◆ **DATA FOR THIS EXERCISE**
____________

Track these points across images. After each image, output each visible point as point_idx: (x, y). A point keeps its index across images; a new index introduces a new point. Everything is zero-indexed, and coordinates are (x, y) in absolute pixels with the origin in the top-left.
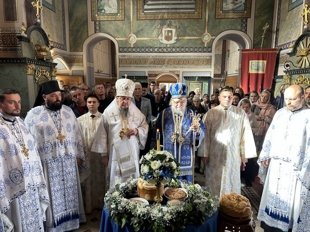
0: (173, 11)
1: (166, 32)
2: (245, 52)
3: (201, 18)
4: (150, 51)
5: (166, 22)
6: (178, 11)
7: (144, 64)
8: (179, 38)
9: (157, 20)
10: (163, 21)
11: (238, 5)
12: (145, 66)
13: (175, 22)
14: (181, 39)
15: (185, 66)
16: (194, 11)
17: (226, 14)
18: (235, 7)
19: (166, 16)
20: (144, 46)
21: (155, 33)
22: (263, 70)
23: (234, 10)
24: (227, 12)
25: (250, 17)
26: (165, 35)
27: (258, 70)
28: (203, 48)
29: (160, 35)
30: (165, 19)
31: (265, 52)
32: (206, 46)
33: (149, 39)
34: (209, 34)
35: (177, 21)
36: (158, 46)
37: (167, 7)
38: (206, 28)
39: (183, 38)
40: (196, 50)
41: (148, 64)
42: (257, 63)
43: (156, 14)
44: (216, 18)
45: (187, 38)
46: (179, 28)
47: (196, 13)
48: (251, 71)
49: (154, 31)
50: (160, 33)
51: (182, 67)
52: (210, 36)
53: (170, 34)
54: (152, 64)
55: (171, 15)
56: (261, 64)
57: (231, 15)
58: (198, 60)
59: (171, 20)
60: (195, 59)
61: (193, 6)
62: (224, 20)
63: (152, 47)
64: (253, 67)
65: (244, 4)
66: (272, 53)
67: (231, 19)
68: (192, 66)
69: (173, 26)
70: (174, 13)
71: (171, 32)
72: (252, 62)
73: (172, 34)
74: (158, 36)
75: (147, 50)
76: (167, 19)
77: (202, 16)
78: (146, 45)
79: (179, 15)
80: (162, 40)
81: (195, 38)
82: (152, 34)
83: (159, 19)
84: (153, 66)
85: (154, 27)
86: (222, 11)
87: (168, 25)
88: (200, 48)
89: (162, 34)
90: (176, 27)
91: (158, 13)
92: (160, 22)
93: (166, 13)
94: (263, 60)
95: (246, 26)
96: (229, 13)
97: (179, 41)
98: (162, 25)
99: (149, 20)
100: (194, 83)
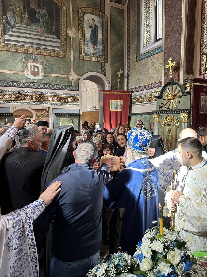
0: (38, 46)
1: (32, 67)
2: (106, 93)
3: (67, 58)
4: (14, 85)
5: (32, 57)
6: (43, 47)
7: (7, 100)
8: (47, 74)
9: (21, 54)
10: (28, 56)
11: (97, 51)
12: (10, 101)
13: (41, 58)
14: (48, 76)
15: (55, 103)
16: (60, 49)
17: (88, 57)
18: (95, 51)
19: (30, 50)
20: (7, 79)
21: (19, 67)
22: (121, 108)
23: (94, 54)
24: (89, 55)
25: (107, 63)
26: (31, 70)
27: (117, 108)
28: (70, 86)
29: (26, 70)
30: (30, 53)
31: (122, 93)
32: (73, 84)
33: (13, 72)
34: (75, 74)
35: (43, 58)
36: (24, 81)
37: (31, 41)
38: (72, 67)
39: (51, 75)
40: (64, 87)
41: (13, 100)
42: (115, 103)
43: (19, 46)
44: (79, 59)
45: (54, 75)
46: (46, 65)
47: (61, 52)
48: (112, 109)
49: (18, 65)
50: (25, 68)
51: (52, 103)
52: (76, 76)
53: (36, 70)
54: (17, 100)
55: (36, 50)
56: (119, 104)
57: (92, 58)
58: (67, 98)
59: (37, 55)
60: (64, 97)
61: (58, 45)
62: (87, 62)
63: (17, 82)
64: (113, 105)
65: (102, 50)
66: (127, 94)
67: (92, 62)
68: (62, 103)
69: (39, 62)
70: (39, 49)
71: (37, 67)
72: (112, 102)
73: (38, 70)
74: (23, 70)
75: (11, 84)
76: (33, 54)
77: (68, 56)
78: (9, 79)
79: (45, 51)
80: (27, 75)
81: (62, 76)
82: (15, 68)
83: (23, 53)
84: (19, 101)
85: (18, 61)
86: (85, 53)
87: (34, 60)
88: (67, 86)
89: (28, 69)
90: (42, 63)
91: (22, 46)
92: (24, 55)
93: (31, 47)
94: (120, 100)
95: (105, 69)
96: (90, 56)
97: (46, 78)
98: (27, 59)
99: (11, 53)
100: (65, 120)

____________

◆ **WORK ITEM**
Copy the entries above exactly, but only from the line holding "65: (244, 4)" through the line holding "99: (149, 20)", both included.

◆ **ANSWER TO THE EXERCISE**
65: (244, 4)
66: (272, 53)
67: (231, 19)
68: (192, 66)
69: (173, 26)
70: (174, 13)
71: (171, 32)
72: (252, 62)
73: (172, 34)
74: (158, 36)
75: (147, 50)
76: (167, 19)
77: (202, 16)
78: (146, 45)
79: (179, 15)
80: (162, 40)
81: (195, 38)
82: (152, 34)
83: (159, 19)
84: (153, 66)
85: (154, 27)
86: (222, 11)
87: (168, 25)
88: (200, 48)
89: (162, 34)
90: (176, 27)
91: (158, 13)
92: (160, 22)
93: (166, 13)
94: (263, 60)
95: (246, 26)
96: (229, 13)
97: (179, 41)
98: (162, 25)
99: (149, 20)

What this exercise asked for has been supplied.